We need to bring this sense of trusting a person with us as we read the famous definition of faith in Hebrews 11:1, “Now faith is the assurance of things hoped for, the conviction of things not seen.” Taken by itself, that line might evoke the image of a Kierkegaardian unreasoning leap. But the examples of faith which fill Hebrews 11 are from the Old Testament, and faith in the Old Testament is faith in someone; trust in a trustworthy person.

In Hebrews 11, we meet exemplars of faith like Noah, Abraham, Isaac, Jacob, Joshua, Moses, and Rahab. From Noah, who built an ark because God said a worldwide flood was coming, to Rahab, the prostitute who hid Hebrew spies because she trusted in their God, each of these figures believed God was trustworthy–and acted on that belief.

Nowhere does the Bible ask for blind, unreasoning faith. In Numbers 14, when the Israelites complained in the wilderness and demanded to return to the security of Egypt, God’s rebuke is striking: “How long will this people spurn Me? And how long will they not believe [aman] in Me, despite all the signs which I have performed in their midst?” The Lord grounded his accusation on the amazing power and faithfulness that his people had witnessed as he brought them out of Egypt. Since the people had seen his trustworthiness, he asks, why will they not trust him? Where is their faith?

Understanding what the Bible means by “faith” brings us back to Percy Bysshe Shelley’s dream of a religion of charity rather than faith. He is right, of course, that true religion ought to be full of love. But his assumption that one must choose either a charity that loves one’s neighbor or a moon-eyed faith that gazes up at heaven is simply incorrect. Rather, biblical faith means trusting and following God’s word, and in God’s word, the second greatest command is to love your neighbor as you love yourself (Matthew 22:35-40).

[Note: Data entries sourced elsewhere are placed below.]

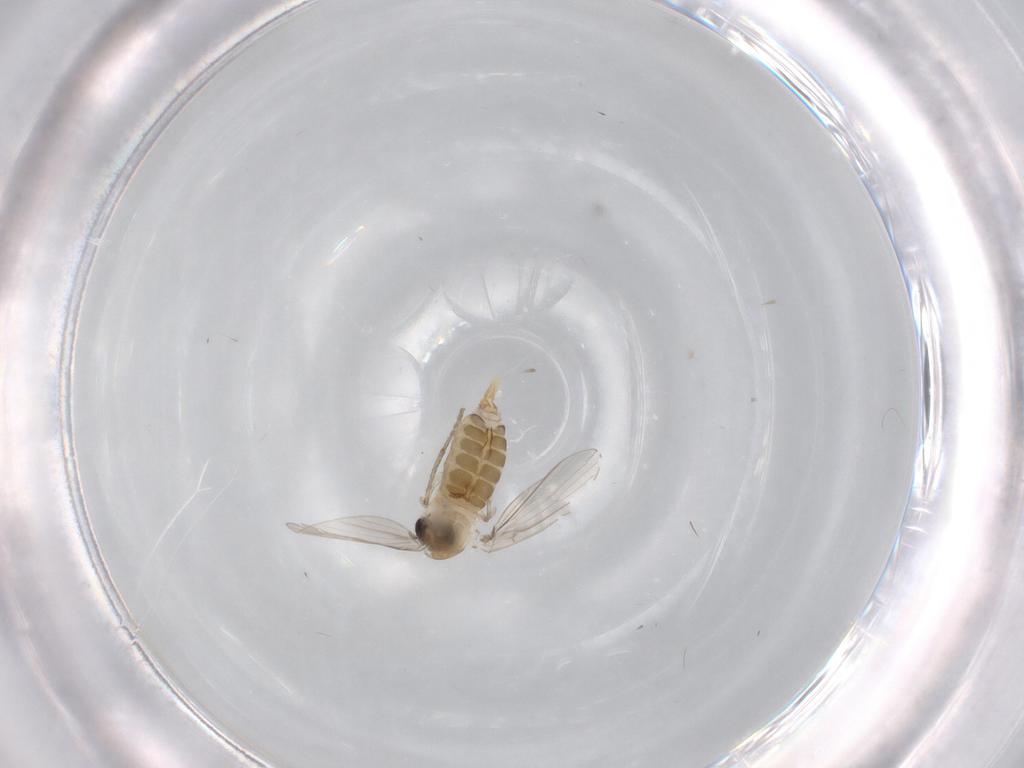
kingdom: Animalia
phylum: Arthropoda
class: Insecta
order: Diptera
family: Psychodidae
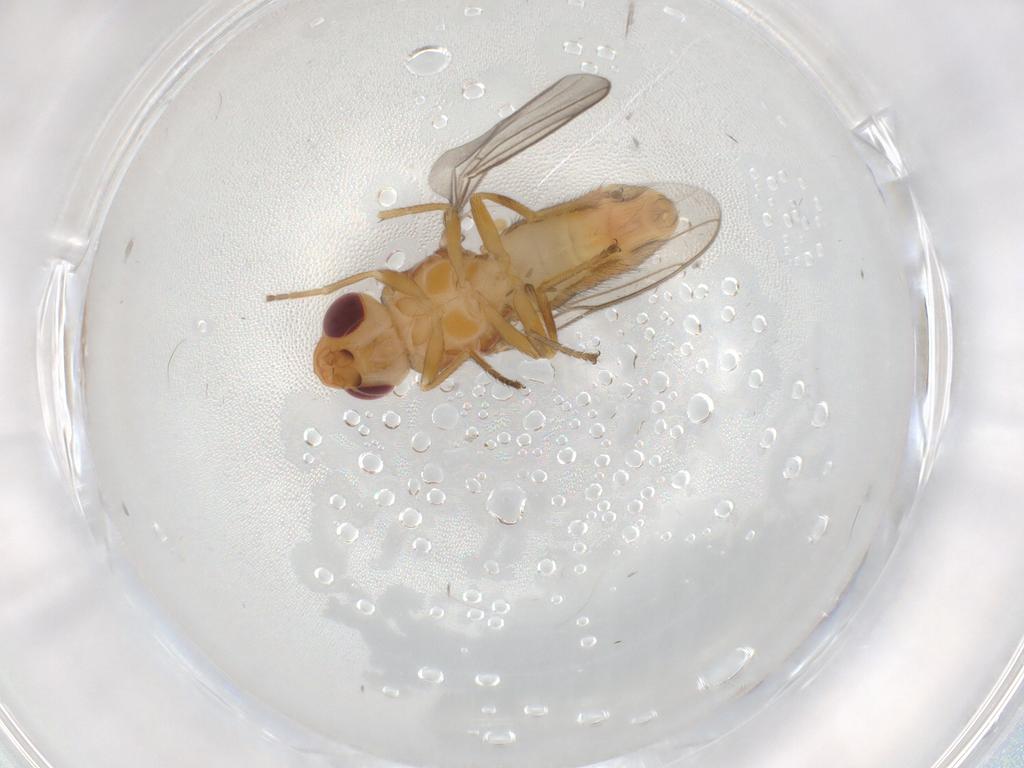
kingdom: Animalia
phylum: Arthropoda
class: Insecta
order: Diptera
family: Chloropidae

That is why true faith must lead to works of love, because if we are not living as God tells us to live, then we are not walking by faith.

And as we love, the Christian’s faith gives us hope that love will last even beyond the grave. In Shelley’s great poem “Ozymandias,” he paints one of literature’s most famous images of the effects of time on the glories of mankind.

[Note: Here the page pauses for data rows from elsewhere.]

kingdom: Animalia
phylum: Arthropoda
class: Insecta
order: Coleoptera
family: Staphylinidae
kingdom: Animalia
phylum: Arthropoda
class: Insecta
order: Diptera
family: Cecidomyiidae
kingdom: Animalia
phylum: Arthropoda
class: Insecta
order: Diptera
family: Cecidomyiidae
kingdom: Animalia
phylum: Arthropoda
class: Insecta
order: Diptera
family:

And on the pedestal these words appear:
“My name is Ozymandias, king of kings:
Look on my works, ye Mighty, and despair!”
Nothing beside remains. Round the decay
Of that colossal wreck, boundless and bare
The lone and level sands stretch far away.

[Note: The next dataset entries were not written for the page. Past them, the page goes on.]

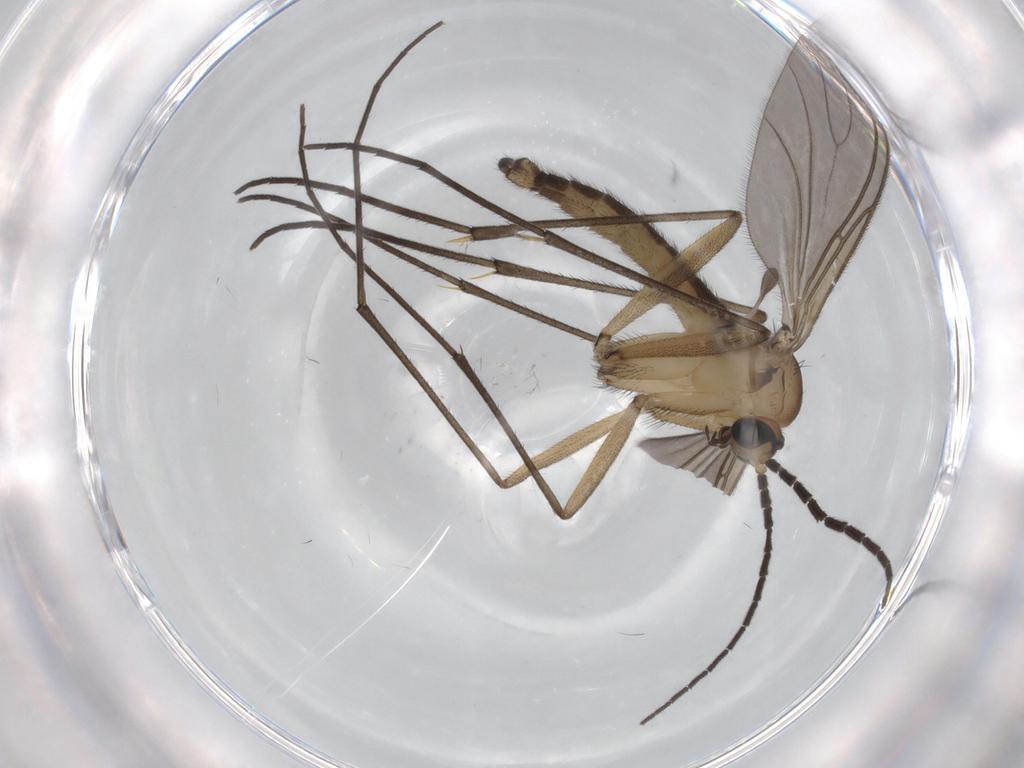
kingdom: Animalia
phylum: Arthropoda
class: Insecta
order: Diptera
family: Sciaridae
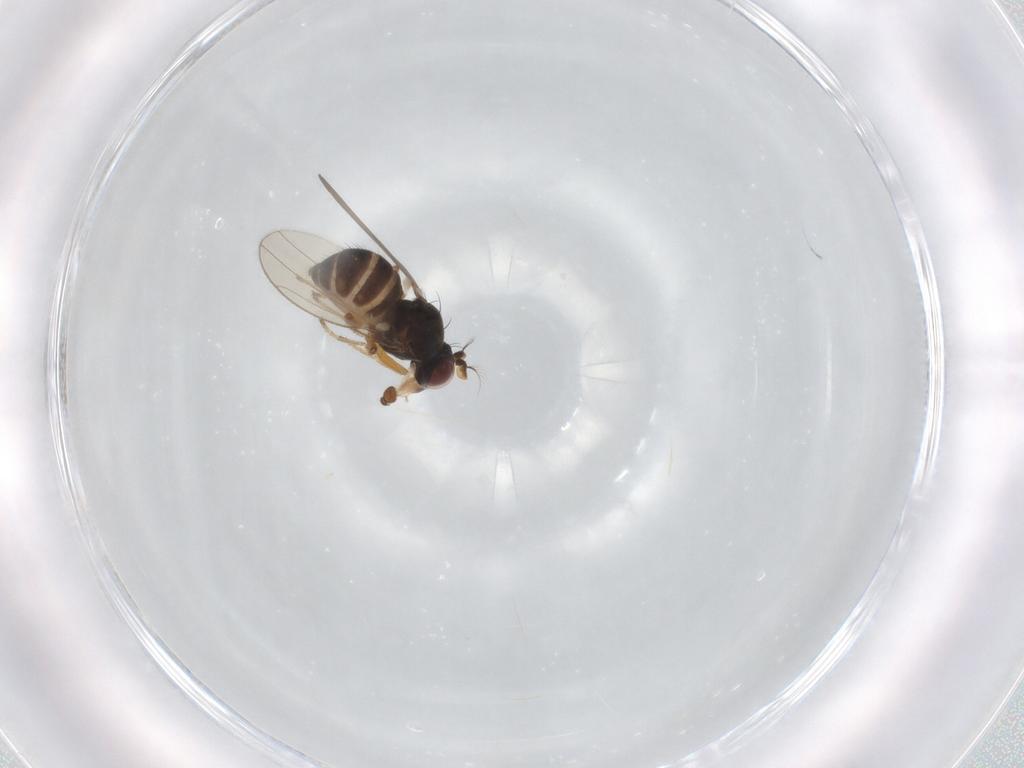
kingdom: Animalia
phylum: Arthropoda
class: Insecta
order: Diptera
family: Ephydridae
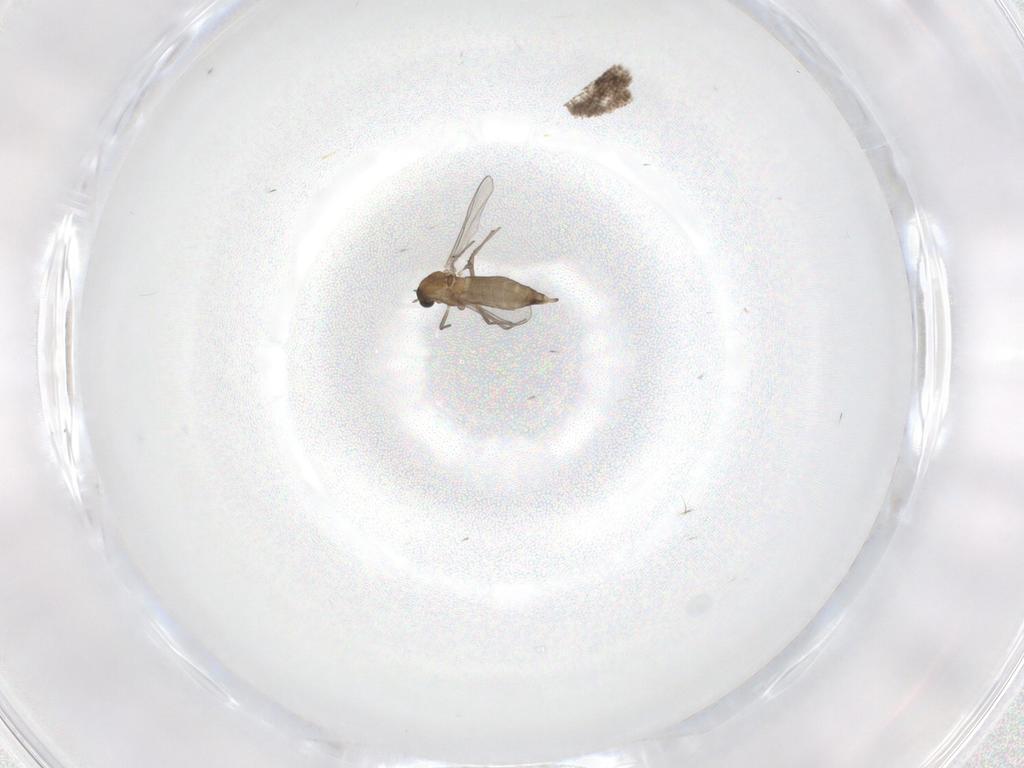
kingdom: Animalia
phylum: Arthropoda
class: Insecta
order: Diptera
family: Chironomidae
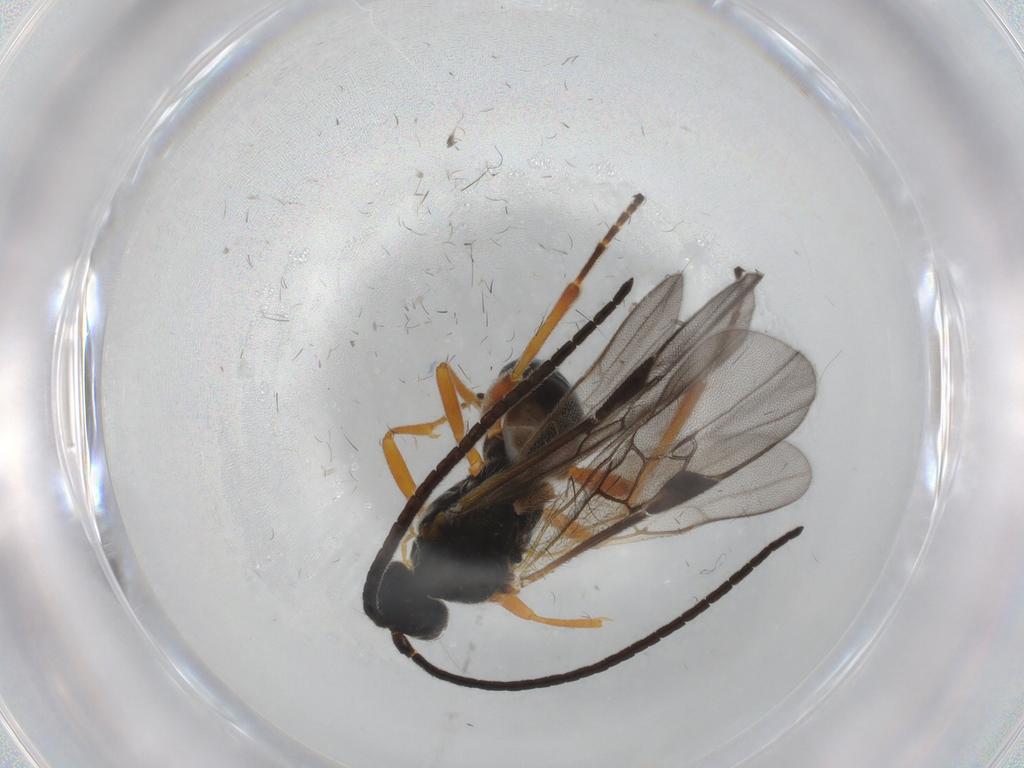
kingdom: Animalia
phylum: Arthropoda
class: Insecta
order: Hymenoptera
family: Braconidae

Charity itself is not exempt from the leveling power of the years. If man is the measure of all things, then even the most generous love will crumble away into lone and level sands before relentless time. How sad, if every act of love was merely the courtesy of one lost soul to another on a shipwreck sliding forever into darkness. There would still be a nobility in such transient kindnesses, but how one wishes the story could have a happier ending. In Shelley’s “Elegy on the Death of John Keats,” he mourned,

For he is gone, where all things wise and fair
Descend—oh, dream not that the amorous Deep
Will yet restore him to the vital air;
Death feeds on his mute voice, and laughs at our despair.

What a tragedy that Shelley seems to have died without listening to the words of the King of kings who fell down into that Deep, swallowed death and laughed at despair, and burst again into the vital air. Beauty alone does not make a story true, but surely a poet would be glad that the true story is also beautiful; that true religion says, “We love, because He first loved us.”